Prejudice and Reality
The main difficulty with the coverage of religion is the almost depressing uniformity of viewpoint among journalists, which can be summed up as an Enlightenment bias, that is, the belief that as human beings grow in sophistication and knowledge, religion will fade away as something which is no longer required. This unspoken assumption underlies much of the coverage of religion, of which specialist religious journalism is only a tiny percentage of the total. Most religion stories are covered by people with no particular expertise, nor is there perceived to be a need for such expertise.
The belief in the “gradual decay of religion” is not borne out by the facts. Religion continues to be a potent influence. It is impossible to have a deep understanding of culture without an understanding of religion. Nor has the decline in belief in Ireland been anything like as steep as in the rest of Western Europe.

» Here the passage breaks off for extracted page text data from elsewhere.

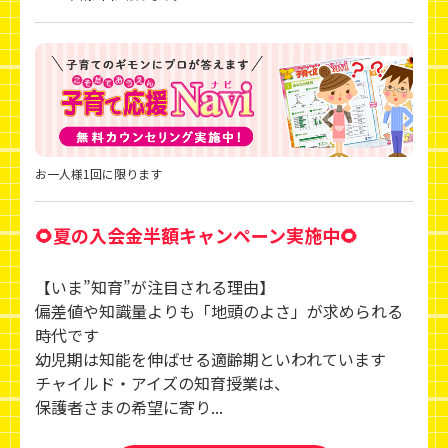
お一人様1回に限ります
🌻夏の入会金半額キャンペーン実施中🌻
【いま”知育”が注目される理由】
偏差値や知識量よりも「地頭のよさ」が求められる
時代です
幼児期は知能を伸ばせる適齢期といわれています
チャイルド・アイズの知育授業は、
保護者さまの希望に寄り...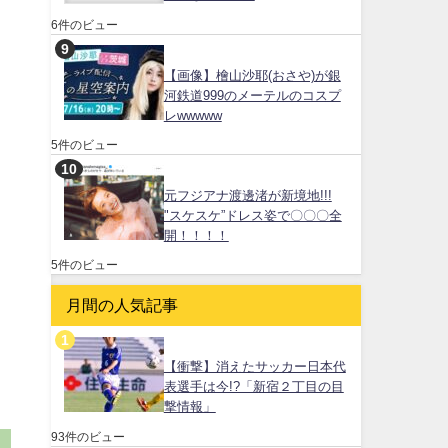
6件のビュー
【画像】檜山沙耶(おさや)が銀
河鉄道999のメーテルのコスプ
レwwwww
5件のビュー
元フジアナ渡邊渚が新境地!!!
"スケスケ”ドレス姿で〇〇〇全
開！！！！
5件のビュー
月間の人気記事
【衝撃】消えたサッカー日本代
表選手は今!?「新宿２丁目の目
撃情報」
93件のビュー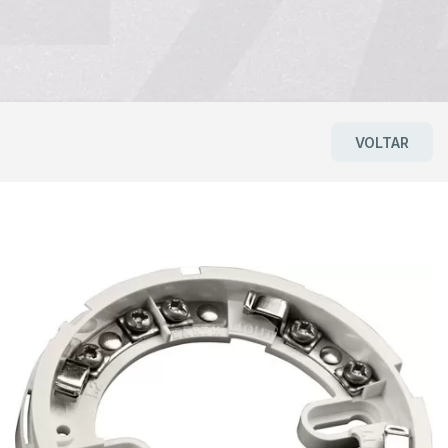
VOLTAR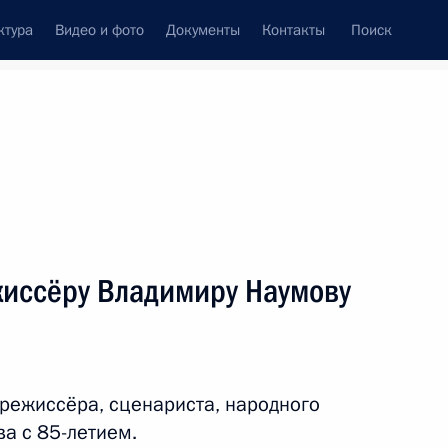
ктура
Видео и фото
Документы
Контакты
Поиск
венный Совет
Совет Безопасности
Комиссии и советы
леграммы
Сведения о Президенте
декабрь, 2012
ть следующие материалы
иссёру Владимиру Наумову
ного совета КНР Вэнь Цзябао
4
режиссёра, сценариста, народного
а с 85-летием.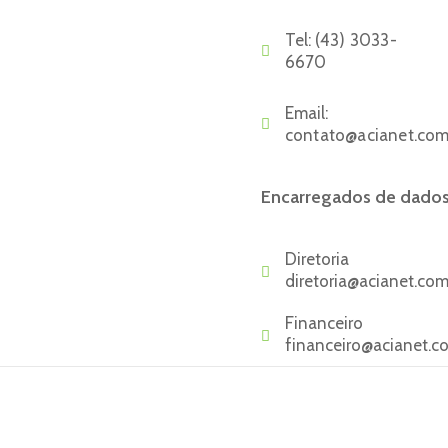
Tel:
(43) 3033-
6670
Email:
contato@acianet.com
Encarregados de dado
Diretoria
diretoria@acianet.com
Financeiro
financeiro@acianet.c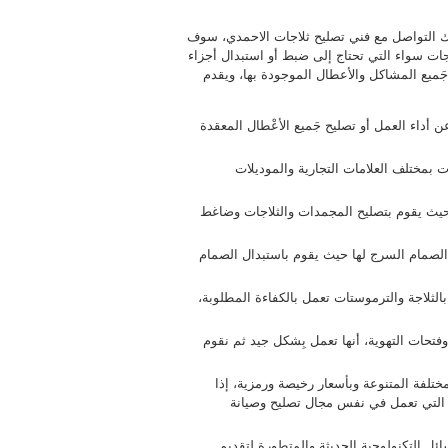
 التواصل مع فني تصليح ثلاجات الاحمدي، سوف
ات سواء التي تحتاج إلى ضبط أو استبدال أجزاء
 جَميع المشاكل والأعطال الموجودة بها، ويقدم
أداء العمل أو تصليح جَميع الأعْطال المعقدة
 بمختلف العلامات التجارية والموديلات
يث يقوم بتصليح المجمدات والثلاجات وضاغط
ر الصمام السرج لها حيث يقوم باستبدال الصمام
الثلاجة والترموستات تعمل بالكفاءة المطلوبة،
فتحات التهوية، أنها تعمل بِشكل جيد ثم نقوم
ختلفة المتنوعة وبأسعار رخيصة ورمزية، إذا
 التي تعمل في نفس مجال تصليح وصيانة
ئل التكنولوجية الحديثة والمتطورة لتقديم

Despite the scaling down of formal religious practice, the vast majority of people continue to believe in God, to consider themselves religious, and to think it important to have religious ceremonies at births, marriages and deaths.
Surely anyone professing to reflect Irish reality should be curious as to why Ireland seems to be an anomaly in Europe, perhaps along with Poland and Malta? In order to understand Irish society, one needs to understand Irish people’s complex relationship with religion and belief. David Brooks, in Atlantic Monthly, hits out at what he terms ‘secular fundamentalists’, who even now make little attempt to understand one of the most important forces shaping our world.
A great Niagara of religious fervour is cascading down around them while they stand obtuse and dry in the little cave of their own parochialism – and many of them are journalists and policy analysts, who are paid to keep up with these things.
Not that he is an uncritical cheerleader for religious fervour. One of the steps of his proposed recovery program for those attempting to “kick the secularist habit” is a recognition that greater knowledge and appreciation may, in fact, lead to more informed and valid criticism.
There is hope for the future in younger journalists. In a contribution to Studies, Eamon Ryan TD, says that one of the distinguishing features of his generation and younger, is that for the most part “my childhood was defined more by the freedom and hope that came from the Second Vatican Council rather than any sense of religious repression” (He is in his early forties.) Younger journalists, particularly those under thirty-five, have very little negative baggage regarding religion. Sadly, and this is a reflection on our education system, they also have very little knowledge. However, that lack of knowledge often leads to openness to learn. The day may not be too far distant, when a genuine liberalism will allow religion to be examined on its own merits, and not primarily through a lens of somewhat dated prejudice.
Breda O’Brien is a wife, mother, secondary school teacher and Irish Times columnist.